Шарлотта. Три года назад я заболела, ты, скорее всего, об этом не знала, у меня было заражение крови, и я пролежала два месяца в Париже в одной клинике. Леонардо отменил все свои концерты и не отходил от меня. Я уже стала отчаиваться… да, да, я чуть не умерла. Потом понадобилось много времени… на меня нашло что-то вроде глубокой депрессии, не знаю уж как это называется.
Ева. Но, мама, надо было дать знать! Я понятия не имела…
Шарлотта. Беспокоить тебя не было причины. Ну так вот, как бы там ни было, но мы с Леонардо вели тогда долгие разговоры, у нас вдруг появилось столько времени. Хотя говорил, в общем-то, один Леонардо. А я слушала его и старалась понять. Не скажу, чтобы это давалось легко. Ты знаешь, я могу быть задушевной, когда нужно (с коротким смешком), но о душе никогда не задумывалась. И вот я словно попала в первый класс, а ученица из меня никудышная. Мне все казалось, что Леонардо болтает чепуху, но нравилось, что он тут, рядом со мной, сидит на моей кровати. (Улыбается.) О, он был бесконечно терпелив. Правда, иногда и он срывался и говорил, что я – здоровенная глупая баба и он никак не возьмет в толк, как это мне удается в то же время быть довольно сносным музыкантом. (Пауза.) В конце концов у меня составилось кое-какое представление о себе самой, я поняла: я так и не стала взрослой, мое лицо и тело старятся, я накапливаю впечатления и опыт, но все это внешнее, осязаемое, внутренне я как бы еще не родилась. (Пауза.) Ты знаешь, я совсем не запоминаю лиц, не помню даже, как выглядит мое собственное лицо. Иногда я пытаюсь представить себе лицо матери, и, конечно же, мне помнится: она была крупная, темноволосая, голубоглазая, с большим носом, полными губами и широким лбом, но я не могу связать эти черты вместе, я ее не вижу. Точно так же я не помню твоего лица, лица
Елены или Леонардо. Естественно, я помню, что родила тебя и твою сестру, но не помню сами роды – мне было больно, но самой боли, чувства ее, я не представляю. (Пауза.) Леонардо сказал один раз, не помню уже когда: «Чувство реальности – это дар. Большинство людей лишено его, но это, наверно, даже к лучшему».
Ты это понимаешь?
Ева. Кажется, да.
Шарлотта. Странно… (Умолкает.)
Ева (выдержав паузу). Что странно?
Шарлотта. Мне вдруг пришло в голову…
Ева. Что?
Шарлотта. Что я всегда боялась тебя. (Удивлена тем, что сказала.)
Ева. Не понимаю.
Шарлотта (негромко, с тем же удивлением). Мне все время хотелось, чтобы ты была ко мне внимательнее, чтобы ты обнимала меня, утешала.

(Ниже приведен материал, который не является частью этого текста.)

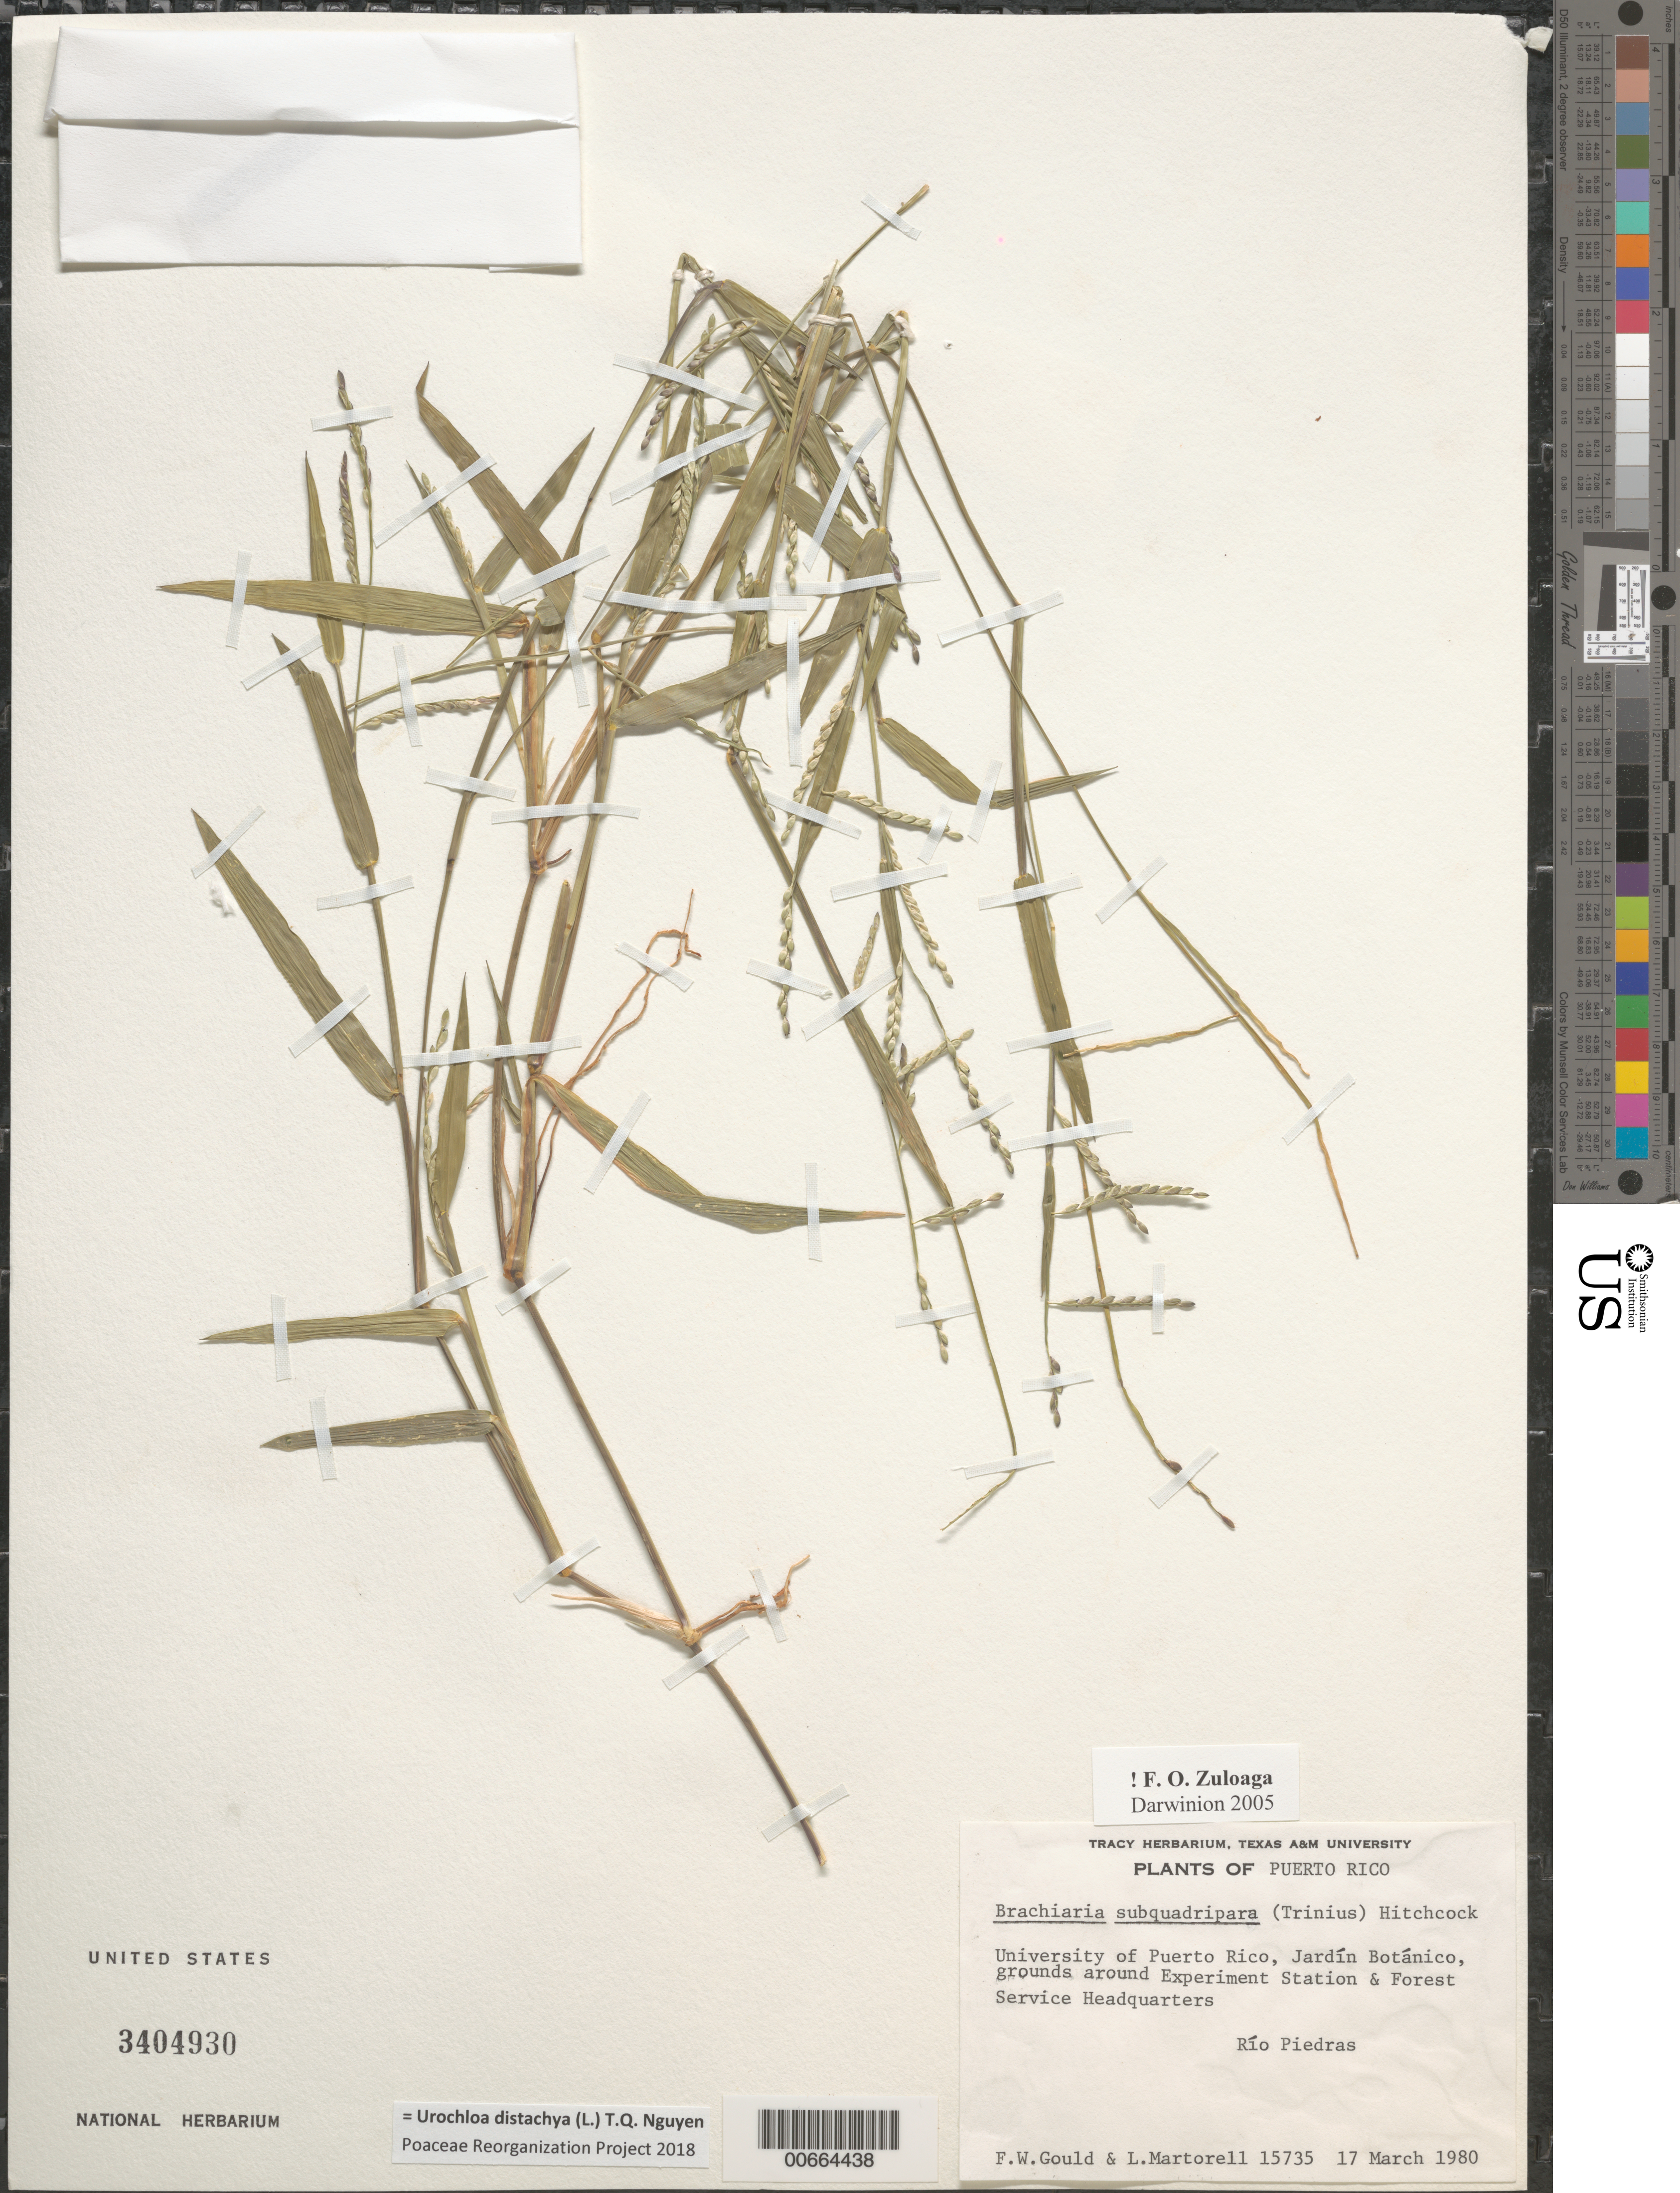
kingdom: Plantae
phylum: Tracheophyta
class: Liliopsida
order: Poales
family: Poaceae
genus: Urochloa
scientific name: Urochloa distachya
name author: (L.) T.Q. Nguyen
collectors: F. W. Gould & L. Martorell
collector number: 15735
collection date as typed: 17 Mar 1980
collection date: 1980-03-17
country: Puerto Rico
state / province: San Juan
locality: Jardín Botánico, Univ. of P.R.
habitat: Grounds around the Exp. Station and Forest Service Headquarters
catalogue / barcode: US 3404930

Ева. Но ведь я была ребенок.
Шарлотта. Разве это так важно?
Ева. Нет.
Шарлотта. Я видела, ты любишь меня, и мне так хотелось отвечать тебе тем же, но я не могла, я боялась, что ты потребуешь от меня слишком многого.
Ева. Я ничего не требовала.
Шарлотта. Но я была уверена, ты потребуешь от меня того, чего я не могла тебе дать. Я чувствовала себя в роли матери неуклюжей и растерянной. Мне так хотелось, чтобы и ты знала: я такая же беспомощная, как ты, может быть, даже еще беднее, неувереннее.
Ева. Это правда?
Шарлотта. Я слушаю сейчас себя как бы со стороны и понимаю, такого я не говорила еще никогда. Может, я лгу, может, играю, может, говорю правду, не знаю, Ева. Я ничего не знаю. Наверно, так действует на меня смерть Леонардо. А может, болезнь Елены: Может быть, и эта твоя ужасная ненависть. (С горечью.) Ева, ты должна пожалеть меня. Мне очень больно!
Ева. Тебе должно быть больно.
Шарлотта. Почему ты так на меня смотришь?
Ева. Скоро узнаешь.
Елена с большим трудом открывает дверь и выбирается на лестничную площадку, подползает к лестнице, лежит навзничь в темноте, прислушиваясь к разговору.